1 February 2002 • Effects of EU Eastern Enlargement on the Regional Labour Market • Peter Huber

Estimates put the potential of migration from the CEECs to all EU countries between 41,000 and 680,000 migrants annually. It is generally agreed that these estimates are too uncertain to allow any useful assessment. Most migrants from the CEECs (77 percent) will come to Austria and Germany.

Similarly, projections of the potential flow of cross-border commuters following eastern enlargement arrive at highly varying numbers. In studying this issue, the PREPARITY research programme on structural policy and regional planning in the regions along the EU's Central European border to prepare for eastern enlargement found a potential of about 85,000 day commuters into Austria, assuming that enlargement would be implemented without transition periods. The uncertainty of the figures is due to the relative appeal of cross-border as compared to domestic commuting on the one hand and to the maximum commuting distance on the other.

More accuracy is offered by projections regarding the structure of migration. Migrants from the CEECs are better qualified than those from the traditional "guest worker countries". Most CEECs migrants have completed an apprenticeship and more frequently hold highly qualified jobs (e.g., as technicians) than low-skilled jobs, compared with other foreign workers.

Migration extends the resource base of an economy, which in turn increases growth and welfare. Accordingly, migration offers benefits to the economy as a whole. Nevertheless, these benefits are not distributed evenly among the population. In general, highly qualified workers benefit from the migration of lower-qualified workers, whereas lower-qualified workers come under increasing competitive pressure from migrants. For men, migration means primarily lower wage growth among blue-collar workers, whereas wages for white-collar workers are hardly affected. Among women, it is mostly the less mobile workers who suffer wage losses. For men and women in the top income quartile, wage growth is enhanced by stronger migration, whereas it slows down for those in the lowest income quartile.

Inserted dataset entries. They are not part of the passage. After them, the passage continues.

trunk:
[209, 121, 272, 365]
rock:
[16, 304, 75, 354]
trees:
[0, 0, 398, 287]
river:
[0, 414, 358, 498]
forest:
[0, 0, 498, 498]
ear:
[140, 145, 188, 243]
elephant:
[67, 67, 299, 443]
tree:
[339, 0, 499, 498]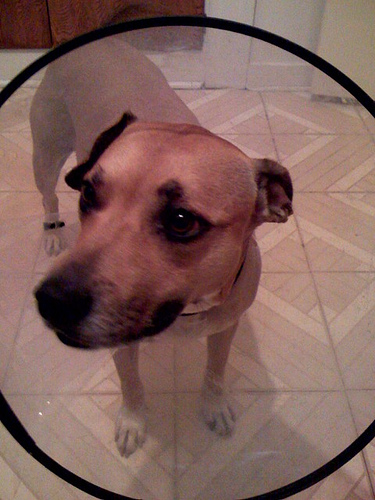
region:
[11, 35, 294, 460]
dog standing on linoleum floor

Migration has a greater effect on the risk of unemployment for men and women than on wage growth. Blue-collar workers in particular find the risk of losing their job rises with increasing migration. For all other groups, unemployment has highly heterogeneous causes. Workers newly migrated from the CEECs mainly compete with foreign workers who have arrived long before them; they also compete with domestic blue-collar workers.

As happens in most other countries, migrants in Austria prefer to settle in regions where they can join a large agglomeration of their own nationality. Thus, Slovenes tend to settle in the south of Austria, Czechs in the north. Western Austria has substantially fewer citizens from the eastern neighbours than eastern Austria. Citizens from Poland, which does not share a border with Austria, usually opt for Vienna and other major towns. In addition, the share of low-skilled foreign citizens is higher in central than in peripheral regions. For the latter, migrants thus offer a major human capital resource, whereas urban areas will find it necessary to improve the qualification levels and employment options of their foreign workers by integration, further education and training.

The findings of the analysis support the call for keeping migration under control. Control allows migration to be spread evenly across regions and to obtain a level of security in the enlargement process. In response to this call, defensive measures have been decided at the European level (transition period of, at most, seven years for the free movement of labour). Subsequently, the discussion of the consequences of eastern enlargement on migration policy will primarily serve to actively prepare for enlargement.

The transition periods are not only intended to keep migration under control for a limited period, but also as an opportunity to establish indirect instruments of control (e.g., for cross-border co-operation by the labour exchanges) which will enable effective labour market management once the transition periods have expired.